SOURCE DATA:
↓↓↓
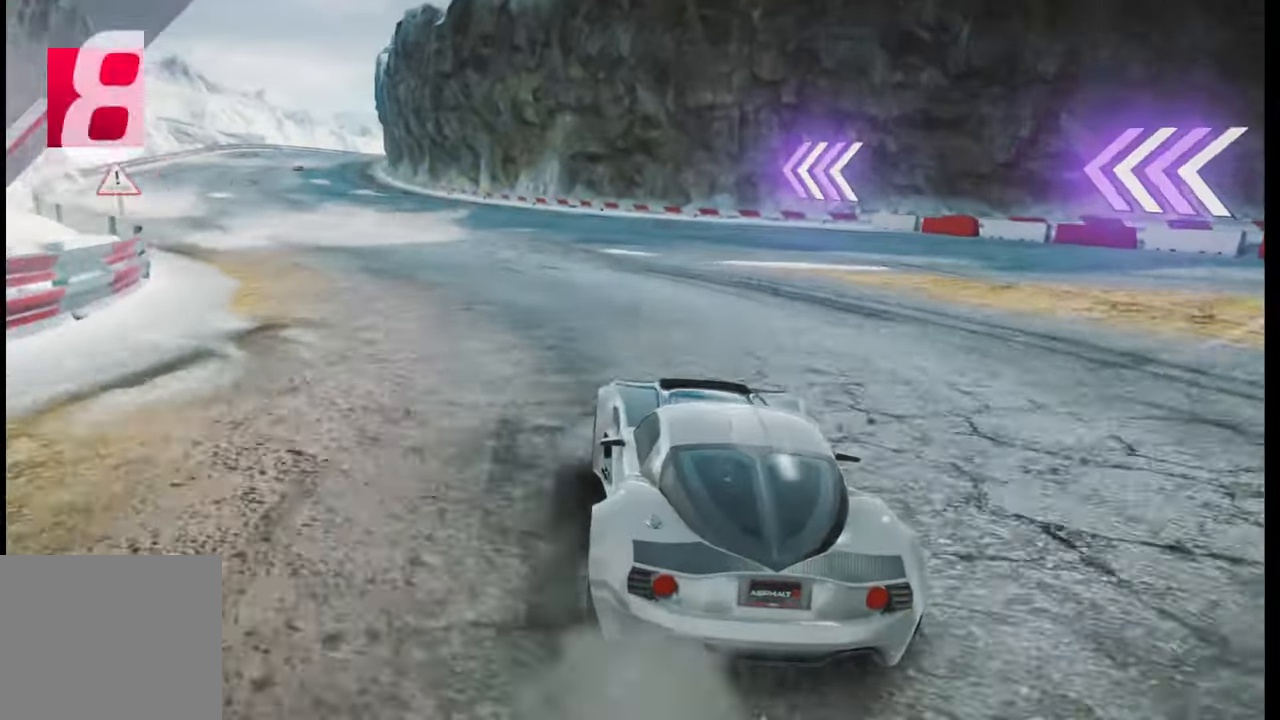
{"buttons": [], "left_stick": "center", "right_stick": "center", "events": [[33, "CIRCLE", "up"], [150, "CIRCLE", "down"], [250, "CIRCLE", "up"], [350, "CIRCLE", "down"], [433, "CIRCLE", "up"]]}
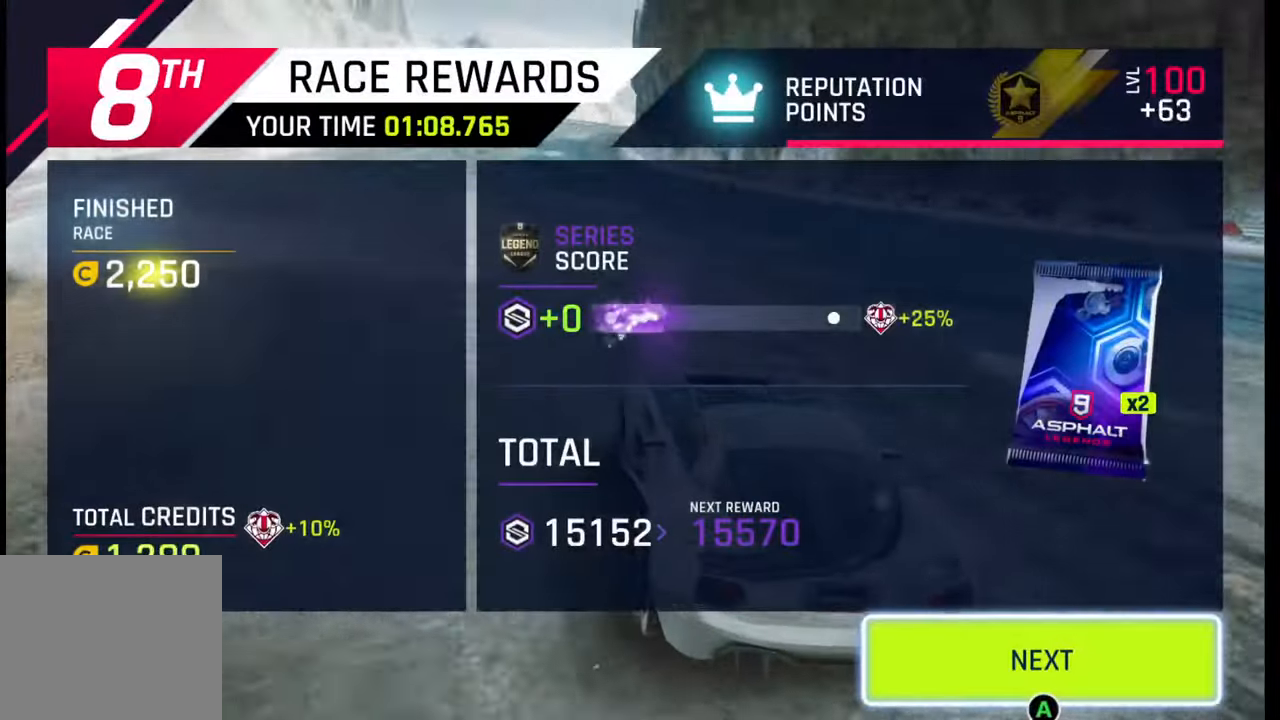
{"buttons": [], "left_stick": "center", "right_stick": "center", "events": [[33, "CIRCLE", "down"], [133, "CIRCLE", "up"], [250, "CIRCLE", "down"], [333, "CIRCLE", "up"], [433, "CIRCLE", "down"], [500, "CIRCLE", "up"]]}
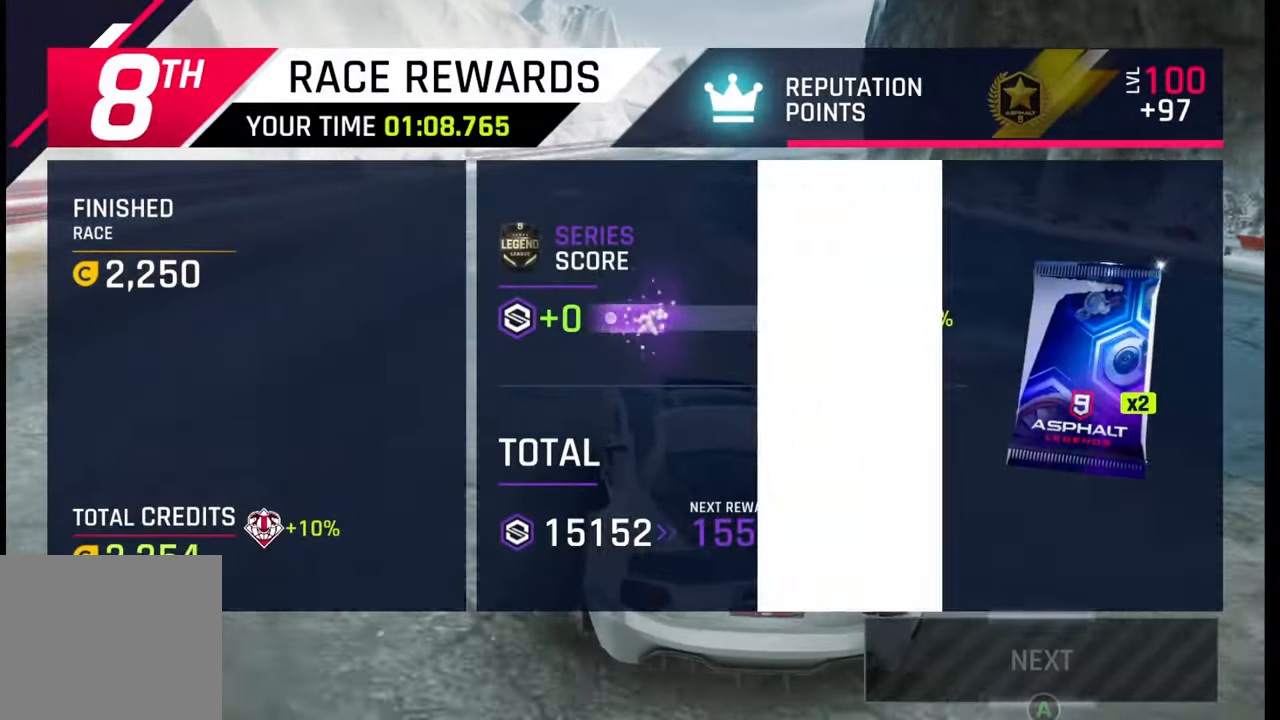
{"buttons": [], "left_stick": "center", "right_stick": "center", "events": []}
↑↑↑
TASK: Retype the whole listing, keeping every line identical and omitting all pictures.

ANSWER SECTION:
{"buttons": [], "left_stick": "center", "right_stick": "center", "events": [[33, "CIRCLE", "up"], [150, "CIRCLE", "down"], [250, "CIRCLE", "up"], [350, "CIRCLE", "down"], [433, "CIRCLE", "up"]]}
{"buttons": [], "left_stick": "center", "right_stick": "center", "events": [[33, "CIRCLE", "down"], [133, "CIRCLE", "up"], [250, "CIRCLE", "down"], [333, "CIRCLE", "up"], [433, "CIRCLE", "down"], [500, "CIRCLE", "up"]]}
{"buttons": [], "left_stick": "center", "right_stick": "center", "events": []}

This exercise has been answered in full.